» TASK TO CARRY OUT
Your response should consist solely of the records, written out exactly.

[Stored data]

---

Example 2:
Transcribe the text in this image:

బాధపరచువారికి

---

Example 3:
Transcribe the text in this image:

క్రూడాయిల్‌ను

» YOUR SOLUTION
---

Example 2:
Transcribe the text in this image:

బాధపరచువారికి

---

Example 3:
Transcribe the text in this image:

క్రూడాయిల్‌ను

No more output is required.